🤖 AI Summary
To address the coexistence of performance instability and resource underutilization in multi-application GPU co-location, this paper introduces the first kernel-level, fine-grained resource interference quantification framework spanning multiple hardware layers—including compute units, L1/L2 caches, and memory bandwidth—overcoming the limitations of conventional coarse-grained utilization-based modeling. Leveraging micro-benchmarks, hardware performance counter sampling, kernel-level isolation experiments, and interference modeling, the framework enables reproducible characterization of interference behavior across critical subsystems. Based on this, we design a dynamic co-location scheduler with strict service-level objective (SLO) guarantees, achieving over 35% improvement in aggregate GPU utilization while maintaining quality-of-service requirements. This work establishes both theoretical foundations and empirical validation for predictable, high-performance GPU resource sharing.
📝 Abstract
GPU hardware is vastly underutilized.

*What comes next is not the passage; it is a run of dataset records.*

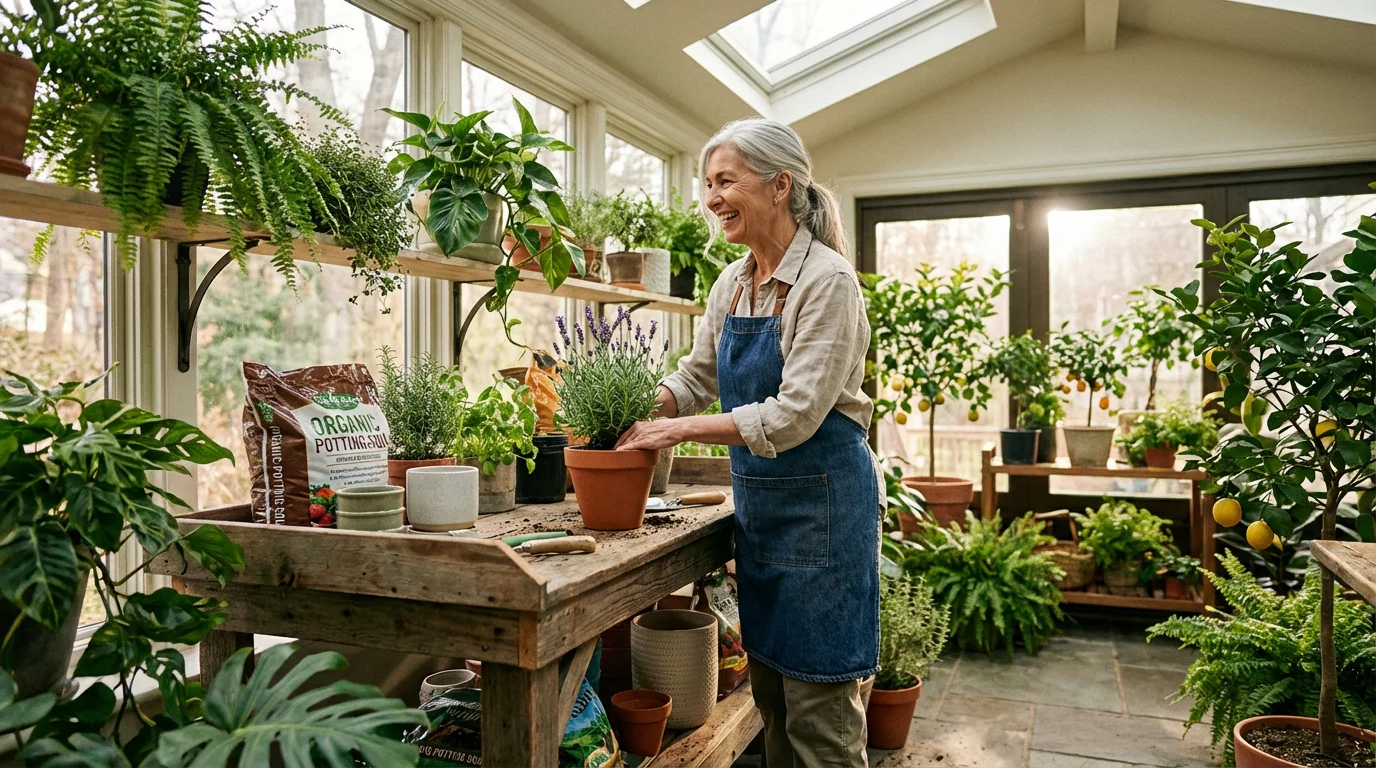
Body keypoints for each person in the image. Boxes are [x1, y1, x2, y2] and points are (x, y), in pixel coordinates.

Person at [615, 116, 881, 767]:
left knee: (820, 713)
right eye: (708, 184)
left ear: (779, 185)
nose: (712, 199)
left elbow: (794, 415)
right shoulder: (732, 283)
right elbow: (697, 376)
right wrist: (635, 409)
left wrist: (676, 429)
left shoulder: (826, 283)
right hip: (763, 518)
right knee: (772, 703)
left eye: (726, 180)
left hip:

Even resource-intensive AI applications have diverse resource profiles that often leave parts of GPUs idle. While colocating applications can improve utilization, current spatial sharing systems lack performance guarantees. Providing predictable performance guarantees requires a deep understanding of how applications contend for shared GPU resources such as block schedulers, compute units, L1/L2 caches, and memory bandwidth. We propose a methodology to profile resource interference of GPU kernels across these dimensions and discuss how to build GPU schedulers that provide strict performance guarantees while colocating applications to minimize cost.